Task instructions:
Please restate all of the records word for word, setting the pictures aside.
________________
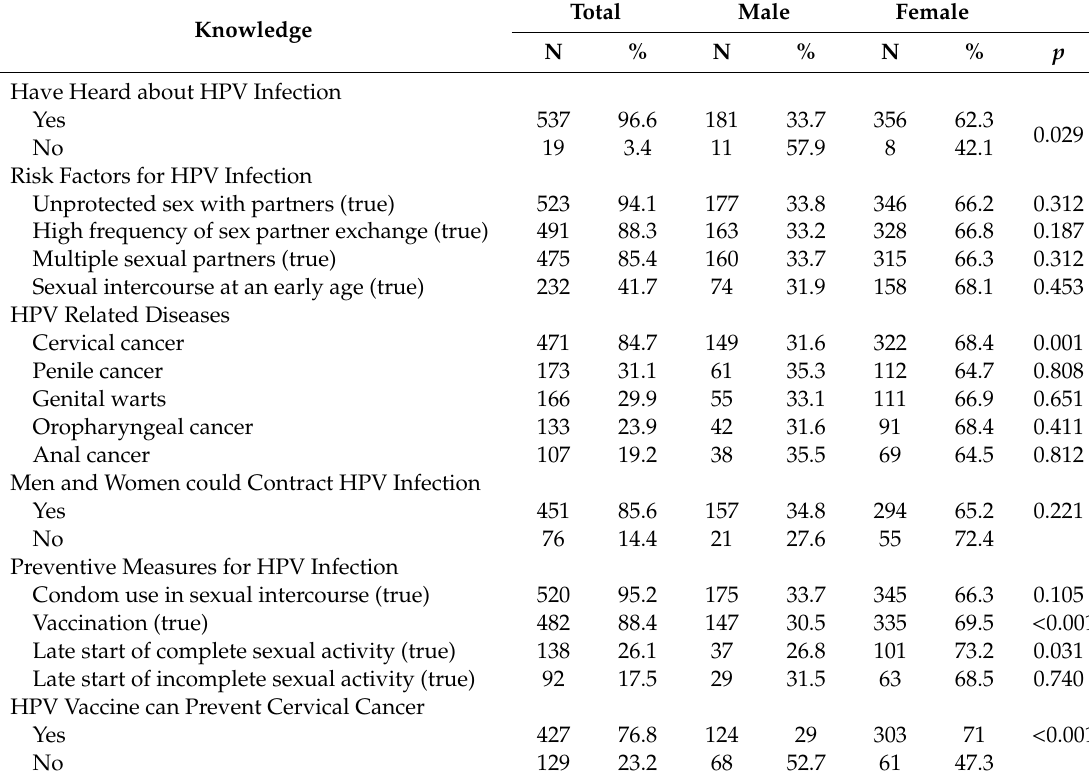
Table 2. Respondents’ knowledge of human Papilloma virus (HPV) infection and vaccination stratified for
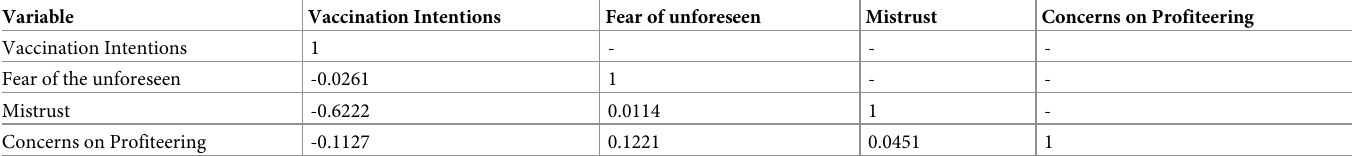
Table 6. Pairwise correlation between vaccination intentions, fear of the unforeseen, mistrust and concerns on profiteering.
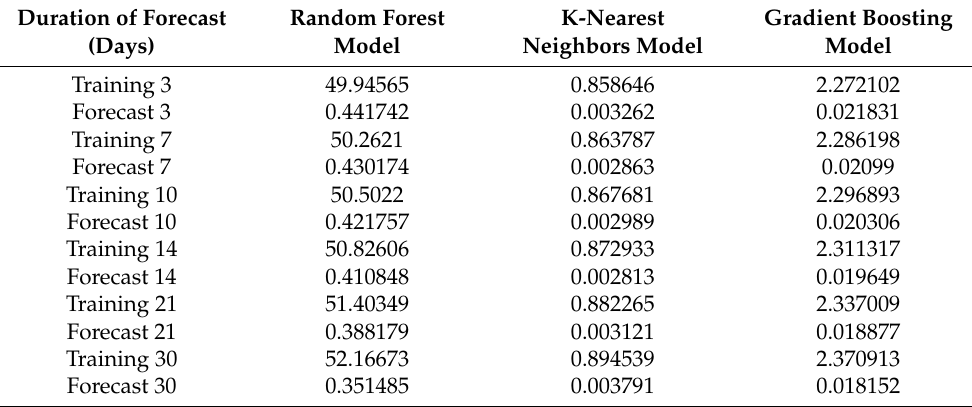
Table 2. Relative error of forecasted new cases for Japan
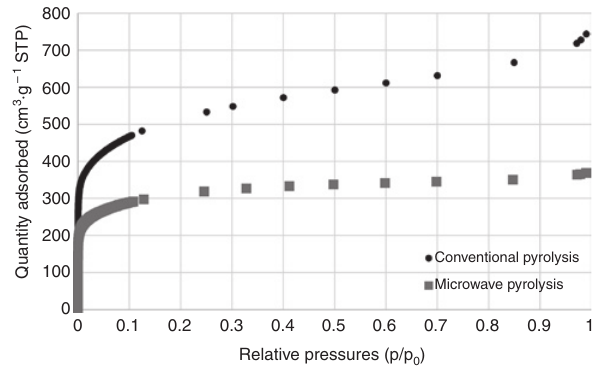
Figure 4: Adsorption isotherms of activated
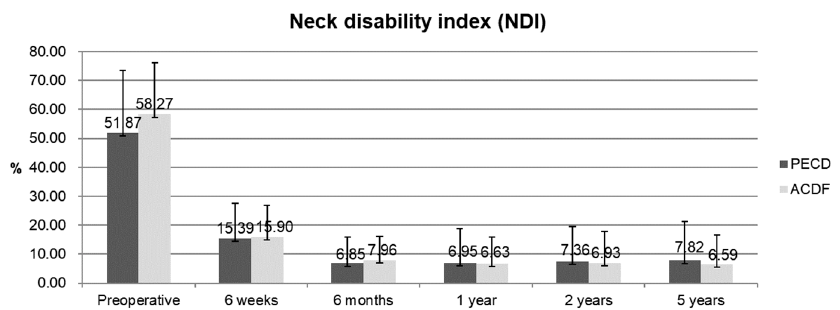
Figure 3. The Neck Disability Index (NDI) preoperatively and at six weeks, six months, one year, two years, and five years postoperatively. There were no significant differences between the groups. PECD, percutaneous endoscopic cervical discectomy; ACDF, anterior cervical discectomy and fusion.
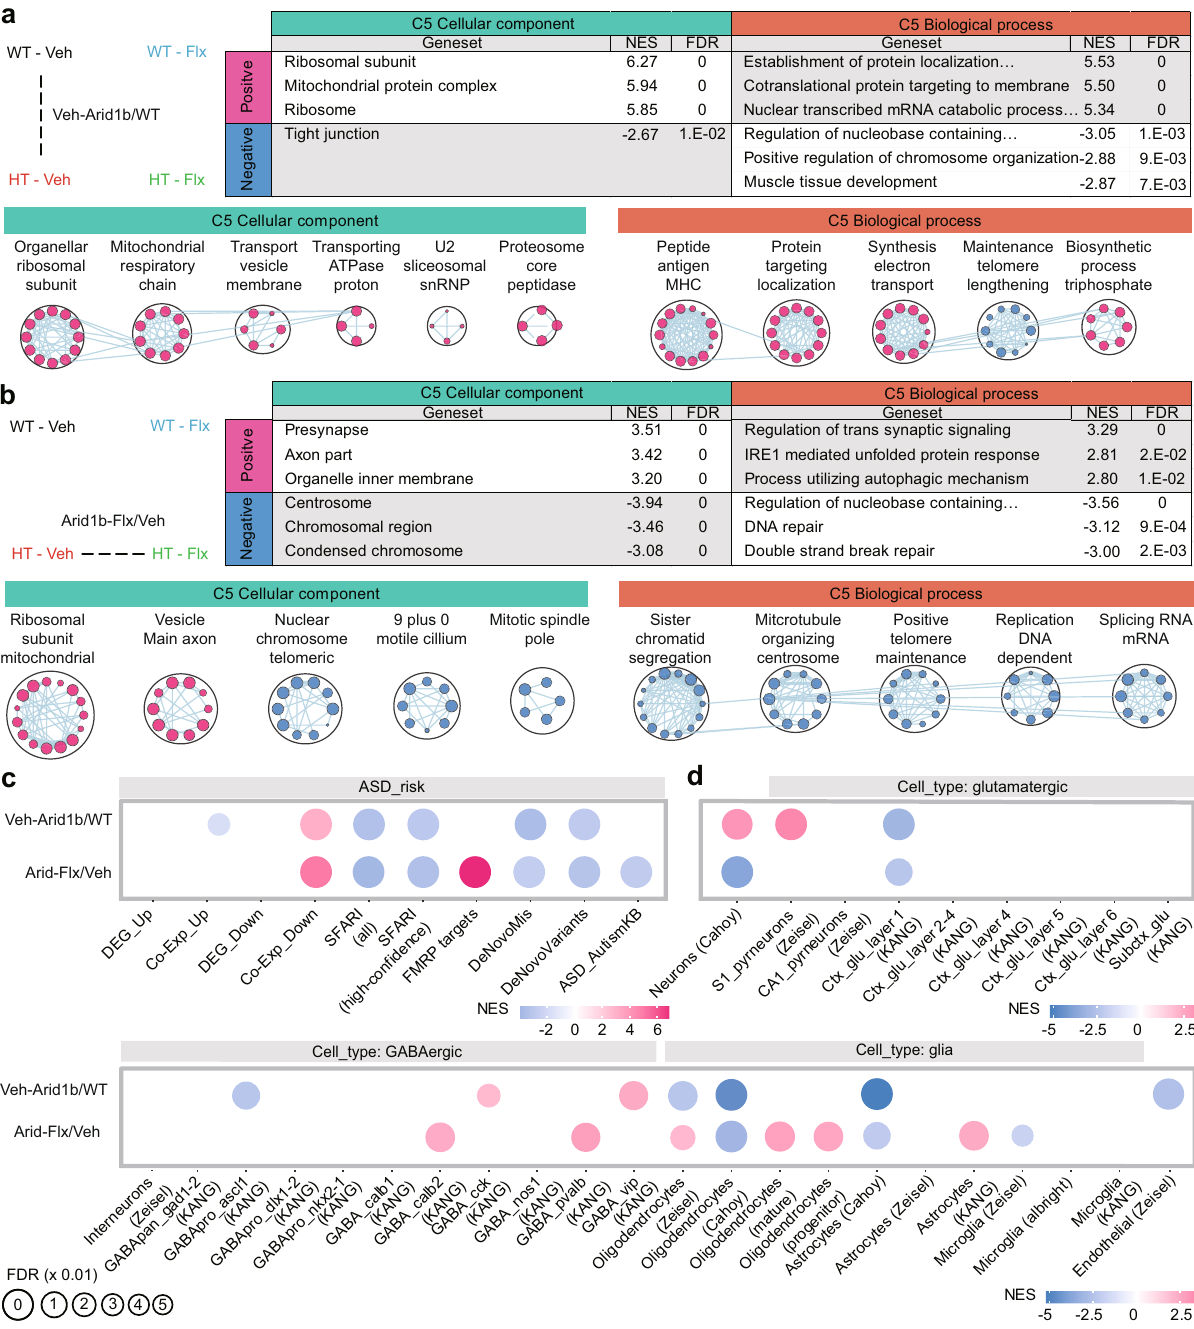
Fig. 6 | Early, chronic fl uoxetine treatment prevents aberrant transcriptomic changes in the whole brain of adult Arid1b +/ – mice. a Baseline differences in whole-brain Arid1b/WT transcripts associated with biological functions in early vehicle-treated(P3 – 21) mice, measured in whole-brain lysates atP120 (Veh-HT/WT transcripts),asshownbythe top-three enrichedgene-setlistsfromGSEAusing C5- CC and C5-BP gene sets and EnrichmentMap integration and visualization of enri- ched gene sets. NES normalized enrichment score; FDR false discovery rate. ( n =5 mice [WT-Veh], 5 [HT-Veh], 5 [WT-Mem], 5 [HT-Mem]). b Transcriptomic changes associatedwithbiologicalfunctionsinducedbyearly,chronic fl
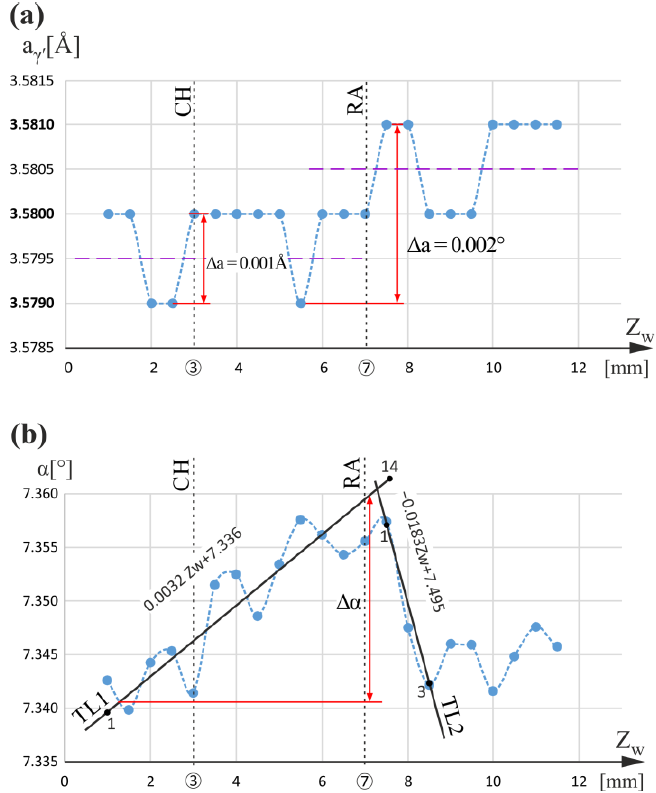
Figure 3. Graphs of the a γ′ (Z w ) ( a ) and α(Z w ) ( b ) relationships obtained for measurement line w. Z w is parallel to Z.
________________
Task output:
Table 2. Respondents’ knowledge of human Papilloma virus (HPV) infection and vaccination stratified for
Table 6. Pairwise correlation between vaccination intentions, fear of the unforeseen, mistrust and concerns on profiteering.
Table 2. Relative error of forecasted new cases for Japan
Figure 4: Adsorption isotherms of activated
Figure 3. The Neck Disability Index (NDI) preoperatively and at six weeks, six months, one year, two years, and five years postoperatively. There were no significant differences between the groups. PECD, percutaneous endoscopic cervical discectomy; ACDF, anterior cervical discectomy and fusion.
Fig. 6 | Early, chronic fl uoxetine treatment prevents aberrant transcriptomic changes in the whole brain of adult Arid1b +/ – mice. a Baseline differences in whole-brain Arid1b/WT transcripts associated with biological functions in early vehicle-treated(P3 – 21) mice, measured in whole-brain lysates atP120 (Veh-HT/WT transcripts),asshownbythe top-three enrichedgene-setlistsfromGSEAusing C5- CC and C5-BP gene sets and EnrichmentMap integration and visualization of enri- ched gene sets. NES normalized enrichment score; FDR false discovery rate. ( n =5 mice [WT-Veh], 5 [HT-Veh], 5 [WT-Mem], 5 [HT-Mem]). b Transcriptomic changes associatedwithbiologicalfunctionsinducedbyearly,chronic fl
Figure 3. Graphs of the a γ′ (Z w ) ( a ) and α(Z w ) ( b ) relationships obtained for measurement line w. Z w is parallel to Z.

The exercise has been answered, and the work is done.